“When I start [painting] I don’t know what’s going to happen…. When you’re dancing, you don’t stop to think: now I’ll take a step…you allow it to flow.”
S otheby’s is honored to present a selection of exceptional works by groundbreaking female artists working in the mid-twentieth-century. Spanning from the East End of Long Island to downtown Manhattan, this booming artistic scene became the center of the international art world during one of the most transformative eras in art history. Revolutionary Gestures: Works from a Private Southampton Collection, highlights the brilliant and diverse contributions that these women made to Abstract Expressionism – the first modern art movement in the United States – and includes fresh-to-market examples by artists including Elaine de Kooning, Grace Hartigan, Hedda Sterne, Michael (Corinne) West as well as Dorothy Dehner. Until recently, these artists’ major contributions to the Abstract Expressionist movement, and their visibility and involvement in the New York art scene during the 1940s and 1950s, had largely been overlooked. Despite not receiving the same critical attention as that of their male counterparts, the artistic and intellectual contributions to the Abstract Expressionist movement, which flourished in New York in the period following World War II, are widely recognized today as essential to the radical development of twentieth-century art in the United States.

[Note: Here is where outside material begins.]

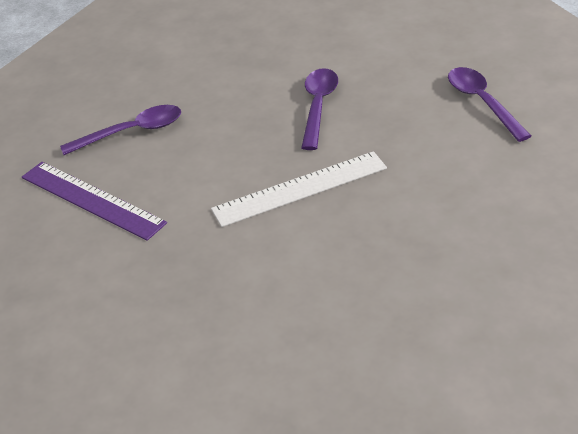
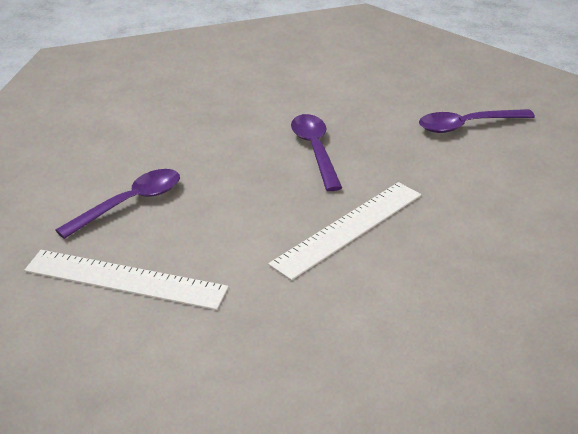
camera: 25 degrees left, 5 degrees down
purple ruler [22,162,167,241] -> white ruler [24,250,229,310]
purple spoon [448,67,531,142] -> purple spoon turned 60 degrees counterclockwise [419,109,535,133]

Revolutionary Gestures: Works from a Private Southampton Collection Highlights to be sold in the 18 May 2022 Modern Day Sale
In her illuminating book Ninth Street Women: Lee Krasner, Elaine de Kooning, Grace Hartigan, Joan Mitchell, and Helen Frankenthaler: Five Painters and the Movement That Changed Modern Art (2018), writer Mary Gabriel provides an in-depth study of the unique techniques, experiences and legacies of the women who exhibited alongside their male colleagues in the groundbreaking Ninth Street Show, which opened in Greenwich Village in May 1951. This historic display of seventy-two artists, which included central figures to the Abstract Expressionist movement such as Franz Kline, Robert Motherwell and Philip Guston, was an unprecedented event in the history of art in the United States. As legendary gallerist Leo Castelli later recalled, “We considered this almost as the first Salon des Independents; this is what I called it as a matter of fact…. I thought that never before anything of this kind had occurred in America” (Oral history interview with Leo Castelli, July 1969, AAA-SI). Thrilling examples of the unique artistic visions of the Ninth Street Women are brilliantly demonstrated in Elaine de Kooning’s Standing Bull and Grace Hartigan’s Fantasy Study, two highlights from this collection that display an ingenuity and raw, expressive mark making constant throughout both artist’s highly original oeuvres. Coming to market nearly seven decades after the Ninth Street Show, these works remain as groundbreaking as they were considered when these remarkable women were fighting their way onto the gallery walls alongside their male counterparts.
Headlining the collection is New York VII, a brilliant example of pioneering artist Hedda Sterne’s mature style and unique contribution to the aesthetics of Abstract Expressionism. Created using aerosol spray paint – a new product in hardware stores at the time – to echo the motion and speed of the city, New York VII, a painting from one of Sterne’s most recognized series titled Roads, suggesting a fascination with New York’s highways, as well as a mature style informed by her personal environment. Spray-paint canvases from this widely recognized body of work, as well as Sterne’s New York series, which she painted simultaneously, were acquired early on by such key modernist collections as the Museum of Modern Art and the Whitney Museum of American Art. Other highlights from the collection include works by Michael (Corrine) West and Dorothy Dehner, whose direct gestural styles, as well as their proximity to the Ninth Street Women, encouraged critics to place them among the so-called “Second Generation” Abstract Expressionists, emerging in the early 1950s, only to become some of the most celebrated artists of the decade.